We just can't let the existence of human suffering, somewhere, be an excuse to shut down human advancement everywhere.

If we are productive enough to have excess resources lying around after we feed, house, clothe, and entertain ourselves, some of it can probably get thrown at speculative science projects or pure pursuit of knowledge sans profit motive.

Is there demand for it? Probably not that much... but the people that would demand it also happen to be pretty rich.

Some of that also comes down to how you answer the Fermi paradox.

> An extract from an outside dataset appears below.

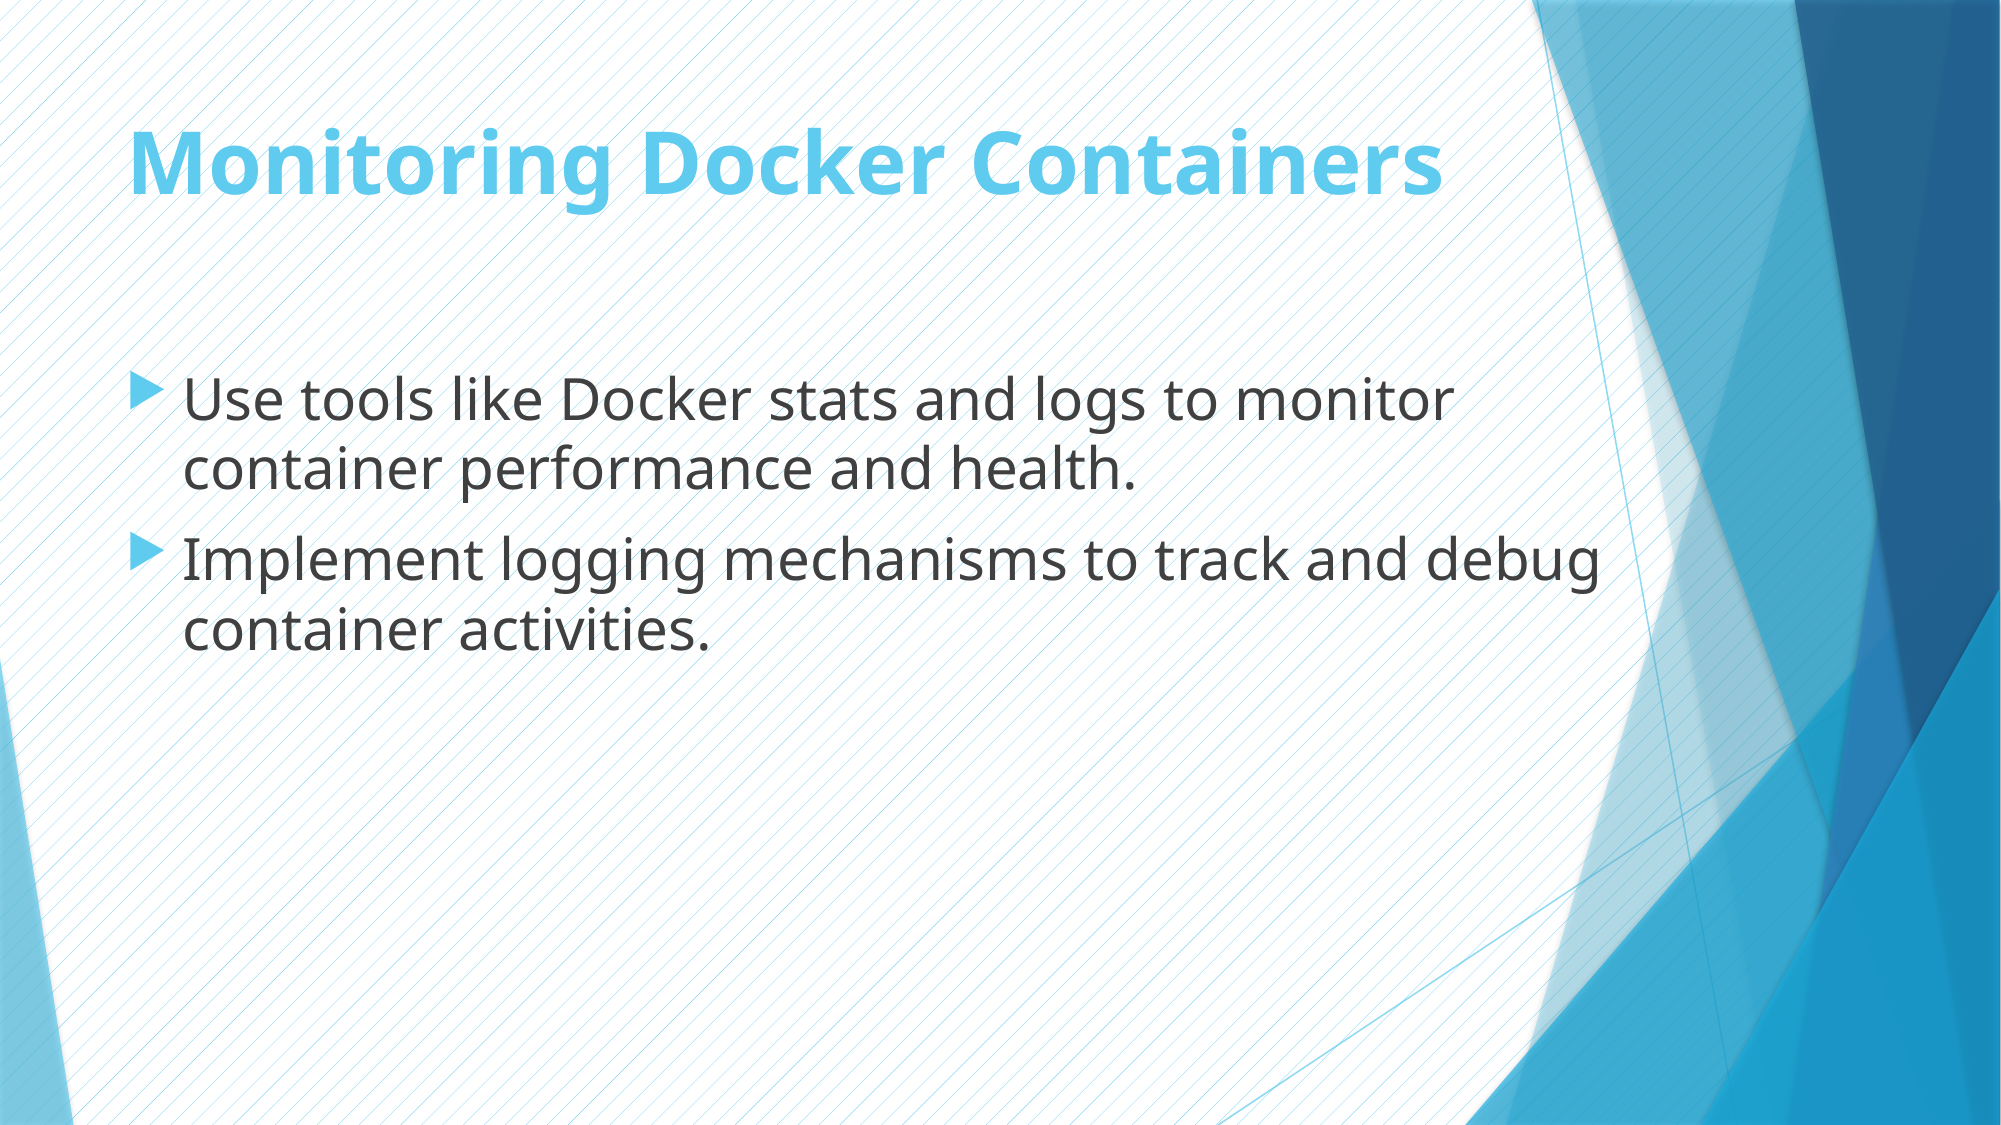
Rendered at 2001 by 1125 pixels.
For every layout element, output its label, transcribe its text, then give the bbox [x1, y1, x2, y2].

list Use tools like Docker stats and logs to monitor container performance and health. Implement logging mechanisms to track and debug container activities. [111, 354, 1691, 992]
title Monitoring Docker Containers [111, 99, 1522, 317]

If there's a small but nonzero chance of happening across other intelligent life (or the remnants of same) that's a potentially massive payoff, so buying a few lotto tickets 'makes sense' if survival isn't compromised (lol Dark Forest Theory).

Deep Space Telescopes in particular seem to be relatively cheap to deploy and have a small but real chance of discovering something really, really cool... even if not immediately valuable.

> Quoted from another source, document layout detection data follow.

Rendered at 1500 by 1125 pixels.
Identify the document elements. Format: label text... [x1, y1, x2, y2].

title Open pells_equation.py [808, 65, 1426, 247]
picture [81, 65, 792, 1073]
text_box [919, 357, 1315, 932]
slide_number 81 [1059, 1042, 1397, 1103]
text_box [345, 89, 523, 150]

If we were moving rapidly towards space industrialization, they'd also be useful for finding ripe targets for Von Neumann Probes.

We just can't let the existence of human suffering, somewhere, be an excuse to shut down human advancement everywhere.

If we allowed the human advancement for advancement's sake, then our enemies would gain political power.

In an environment where the socioeconomic power for the average member outside the current dominant bloc has done nothing but shrink, a society governed by that bloc is going to be fiercely resistant to change.

This is the root cause of why China (and a few other countries that have high human capital potential) can build and advance; while everywhere else [allows itself to be] buried under heckler's veto without end.

If we allowed the human advancement for advancement's sake, then our enemies would gain political power.

Ironically, one of the better reasons to get space-based industry going is to try and outrun these Molochian incentives for a while.

My dream is to have a nice little O'Neill Cylinder of my own, tucked inside a nondescript asteroid, powered by fusion, so that I can genuinely just live life in peace, such that there's no major incentive to try and exercise political authority over me and mine.

Unless we think that the drive of the collectivists will not permit them to leave someone alone who could be forced to come into the fold. At which point I'd rather fight them to the death before we get off-planet.